Opinando de manera más afín a su jefe político, Luis Fernando Pinzón Bolaño, emitió un largo mensaje destacando su experiencia personal con el denunciado y atribuyendo este movimiento a asuntos de índole política. “Lo han señalado y acusado de muchas cosas, pero hoy lo hacen del más aberrante de los delitos, y tengo que decir que jamás he presenciado ni evidenciado conducta que me haga inferir de su responsabilidad en tan execrables, reprochables y repudiables señalamientos y acusaciones, pero sí he sido testigo de su solidaridad, respaldo, apoyo, resiliencia y su capacidad, y la de su familia, de enfrentar estoicamente los sistemáticos señalamientos y acusaciones, como el que durante 20 años tuvo que enfrentar injusta e indolentemente”, trinó.
Rafael Martínez, uno de los más fieles escuderos de Caicedo también salió al frente, yendo más allá, cuestionando la credibilidad del abogado que impulsa la denuncia, a quien atribuyó un proceso abierto por presunta manipulación de testigos y un interés político en las acciones llevadas a cabo en la Fiscalía. “Que se investigue y que la justicia determine la verdad, con todas las garantías. Pero también que nadie utilice temas tan delicados como arma de persecución política. No nos vamos a silenciar, pero tampoco vamos a renunciar a la verdad ni al debido proceso”, solicitó el anulado gobernador del Magdalena.

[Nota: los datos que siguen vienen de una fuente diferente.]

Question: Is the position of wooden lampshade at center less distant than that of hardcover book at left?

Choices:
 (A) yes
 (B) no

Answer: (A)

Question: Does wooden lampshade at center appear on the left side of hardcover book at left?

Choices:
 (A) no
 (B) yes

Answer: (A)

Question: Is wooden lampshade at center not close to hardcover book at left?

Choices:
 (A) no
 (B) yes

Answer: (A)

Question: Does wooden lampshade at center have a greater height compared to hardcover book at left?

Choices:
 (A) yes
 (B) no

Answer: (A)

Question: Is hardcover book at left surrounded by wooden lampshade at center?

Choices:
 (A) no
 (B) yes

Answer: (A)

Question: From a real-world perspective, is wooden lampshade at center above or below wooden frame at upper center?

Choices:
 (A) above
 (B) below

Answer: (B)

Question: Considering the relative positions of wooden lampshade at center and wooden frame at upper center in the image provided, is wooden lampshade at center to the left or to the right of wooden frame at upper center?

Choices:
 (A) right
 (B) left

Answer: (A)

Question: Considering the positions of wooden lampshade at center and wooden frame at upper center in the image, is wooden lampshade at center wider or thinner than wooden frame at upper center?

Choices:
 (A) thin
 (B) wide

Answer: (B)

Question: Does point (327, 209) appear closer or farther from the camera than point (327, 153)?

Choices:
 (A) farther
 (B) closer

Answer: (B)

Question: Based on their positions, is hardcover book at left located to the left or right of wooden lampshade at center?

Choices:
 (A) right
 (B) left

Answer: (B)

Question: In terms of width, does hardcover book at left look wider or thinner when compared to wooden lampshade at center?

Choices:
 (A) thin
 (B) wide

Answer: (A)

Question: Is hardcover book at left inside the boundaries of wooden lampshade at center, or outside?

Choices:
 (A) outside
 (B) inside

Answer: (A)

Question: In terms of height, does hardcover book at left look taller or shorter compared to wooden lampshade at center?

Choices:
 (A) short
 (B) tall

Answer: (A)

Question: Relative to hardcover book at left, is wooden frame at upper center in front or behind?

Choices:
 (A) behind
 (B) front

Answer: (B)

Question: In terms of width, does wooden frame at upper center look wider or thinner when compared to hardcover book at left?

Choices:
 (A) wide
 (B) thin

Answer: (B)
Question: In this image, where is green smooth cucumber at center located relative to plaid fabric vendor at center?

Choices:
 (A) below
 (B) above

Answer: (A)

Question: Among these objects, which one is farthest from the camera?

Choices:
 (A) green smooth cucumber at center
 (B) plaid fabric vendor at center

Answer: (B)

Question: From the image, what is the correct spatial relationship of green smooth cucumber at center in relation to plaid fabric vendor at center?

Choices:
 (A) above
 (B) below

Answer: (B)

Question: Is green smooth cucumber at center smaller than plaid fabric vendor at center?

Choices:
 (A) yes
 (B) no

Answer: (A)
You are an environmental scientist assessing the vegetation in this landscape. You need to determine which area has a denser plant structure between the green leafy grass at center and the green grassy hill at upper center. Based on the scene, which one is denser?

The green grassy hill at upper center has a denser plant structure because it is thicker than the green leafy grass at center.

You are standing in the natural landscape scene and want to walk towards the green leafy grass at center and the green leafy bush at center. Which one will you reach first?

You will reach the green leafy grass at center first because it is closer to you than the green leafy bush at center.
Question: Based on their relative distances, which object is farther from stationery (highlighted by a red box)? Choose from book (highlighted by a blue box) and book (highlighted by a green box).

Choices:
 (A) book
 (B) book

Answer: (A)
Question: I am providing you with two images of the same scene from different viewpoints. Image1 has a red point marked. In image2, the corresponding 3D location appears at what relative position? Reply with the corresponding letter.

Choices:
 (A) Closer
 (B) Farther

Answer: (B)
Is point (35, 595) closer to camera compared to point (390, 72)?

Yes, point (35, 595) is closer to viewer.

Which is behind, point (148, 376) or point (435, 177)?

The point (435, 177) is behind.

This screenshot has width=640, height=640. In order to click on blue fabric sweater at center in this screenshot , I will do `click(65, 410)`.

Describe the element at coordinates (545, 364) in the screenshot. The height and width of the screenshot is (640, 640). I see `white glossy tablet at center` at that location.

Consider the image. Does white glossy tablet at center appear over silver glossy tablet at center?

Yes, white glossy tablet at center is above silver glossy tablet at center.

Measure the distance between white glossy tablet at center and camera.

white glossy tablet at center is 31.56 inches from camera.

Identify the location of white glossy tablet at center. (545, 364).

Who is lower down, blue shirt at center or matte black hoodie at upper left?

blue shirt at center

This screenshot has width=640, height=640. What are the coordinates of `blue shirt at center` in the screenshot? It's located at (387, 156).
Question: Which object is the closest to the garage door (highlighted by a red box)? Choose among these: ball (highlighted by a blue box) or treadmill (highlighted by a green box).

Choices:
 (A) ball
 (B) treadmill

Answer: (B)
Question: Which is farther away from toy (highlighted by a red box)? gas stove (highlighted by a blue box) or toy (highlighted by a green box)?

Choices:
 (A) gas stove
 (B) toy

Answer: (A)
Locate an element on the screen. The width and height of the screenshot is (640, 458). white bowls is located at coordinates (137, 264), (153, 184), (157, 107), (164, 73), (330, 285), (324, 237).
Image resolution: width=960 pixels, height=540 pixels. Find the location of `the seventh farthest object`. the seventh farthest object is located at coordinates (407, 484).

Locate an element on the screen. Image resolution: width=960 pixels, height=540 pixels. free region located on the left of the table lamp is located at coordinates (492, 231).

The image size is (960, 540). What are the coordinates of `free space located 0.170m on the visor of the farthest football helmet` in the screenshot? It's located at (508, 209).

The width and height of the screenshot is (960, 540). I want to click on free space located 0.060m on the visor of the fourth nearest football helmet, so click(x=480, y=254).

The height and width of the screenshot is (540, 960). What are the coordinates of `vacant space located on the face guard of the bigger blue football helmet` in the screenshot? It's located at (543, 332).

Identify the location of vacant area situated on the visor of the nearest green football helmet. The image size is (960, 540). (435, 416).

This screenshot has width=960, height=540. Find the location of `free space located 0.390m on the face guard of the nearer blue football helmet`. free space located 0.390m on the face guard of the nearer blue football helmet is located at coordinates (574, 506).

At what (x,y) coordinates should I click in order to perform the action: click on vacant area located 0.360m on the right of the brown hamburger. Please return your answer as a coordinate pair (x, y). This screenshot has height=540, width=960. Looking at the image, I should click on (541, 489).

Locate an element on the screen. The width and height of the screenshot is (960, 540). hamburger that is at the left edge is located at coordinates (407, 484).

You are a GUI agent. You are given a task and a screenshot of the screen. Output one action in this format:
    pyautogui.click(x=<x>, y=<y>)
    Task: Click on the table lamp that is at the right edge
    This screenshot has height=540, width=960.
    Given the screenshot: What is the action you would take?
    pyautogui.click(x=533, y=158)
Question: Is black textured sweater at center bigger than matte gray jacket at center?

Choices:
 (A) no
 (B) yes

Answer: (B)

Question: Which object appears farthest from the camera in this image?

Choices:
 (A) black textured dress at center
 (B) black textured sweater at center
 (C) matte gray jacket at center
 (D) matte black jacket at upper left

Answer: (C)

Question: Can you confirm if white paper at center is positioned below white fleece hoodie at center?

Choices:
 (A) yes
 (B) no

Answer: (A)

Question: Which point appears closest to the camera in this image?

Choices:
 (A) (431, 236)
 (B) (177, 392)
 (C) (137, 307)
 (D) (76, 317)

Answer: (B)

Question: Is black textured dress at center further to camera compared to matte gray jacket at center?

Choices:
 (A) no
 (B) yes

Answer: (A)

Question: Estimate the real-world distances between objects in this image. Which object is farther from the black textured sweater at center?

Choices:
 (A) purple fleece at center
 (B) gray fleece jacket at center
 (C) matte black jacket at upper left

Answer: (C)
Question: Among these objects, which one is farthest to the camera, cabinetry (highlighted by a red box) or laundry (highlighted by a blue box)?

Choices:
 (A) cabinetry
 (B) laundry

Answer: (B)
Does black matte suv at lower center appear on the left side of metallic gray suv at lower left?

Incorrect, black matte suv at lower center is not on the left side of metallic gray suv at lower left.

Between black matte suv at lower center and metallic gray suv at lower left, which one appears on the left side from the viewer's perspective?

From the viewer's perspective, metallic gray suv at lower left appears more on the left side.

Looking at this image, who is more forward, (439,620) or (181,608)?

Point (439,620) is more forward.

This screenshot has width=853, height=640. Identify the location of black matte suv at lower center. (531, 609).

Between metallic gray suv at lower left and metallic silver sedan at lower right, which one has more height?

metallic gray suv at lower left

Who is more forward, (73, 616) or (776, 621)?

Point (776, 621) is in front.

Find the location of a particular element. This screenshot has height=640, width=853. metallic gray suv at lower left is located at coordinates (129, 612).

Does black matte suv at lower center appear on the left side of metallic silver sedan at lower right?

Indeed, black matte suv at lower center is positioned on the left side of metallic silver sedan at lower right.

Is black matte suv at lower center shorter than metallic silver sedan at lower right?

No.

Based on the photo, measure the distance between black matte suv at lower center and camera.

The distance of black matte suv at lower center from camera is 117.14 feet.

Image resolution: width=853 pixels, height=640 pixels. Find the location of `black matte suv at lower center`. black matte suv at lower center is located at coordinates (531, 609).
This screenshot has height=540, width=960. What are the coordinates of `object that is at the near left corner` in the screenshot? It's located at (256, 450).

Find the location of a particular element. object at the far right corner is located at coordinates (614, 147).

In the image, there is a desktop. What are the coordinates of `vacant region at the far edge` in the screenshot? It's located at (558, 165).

Más allá de todo el trasfondo político al que quieren llevar el debate algunas personas, es imperativo que la Fiscalía y los expertos de Medicina Legal ejecuten debidamente los protocolos para estos casos, porque mensajes del tipo “si yo hubiera sabido que tu hija no contaba nada, se la hubiera metido”, según la denunciante enviados en un periodo de debilidad como el posparto, dejan ver cierto grado de sevicia en el actuar y explican porque la, desde el relato, atrapada mujer, está “en tratamiento psiquiátrico y psicológico por depresión y ansiedad” y ha intentado quitarse “la vida en varias ocasiones” .
Fiscalía General de la Nación – Sistema Penal
Nota: al final de esta edición Carlos Caicedo Omar no se había pronunciado públicamente sobre los hechos denunciados.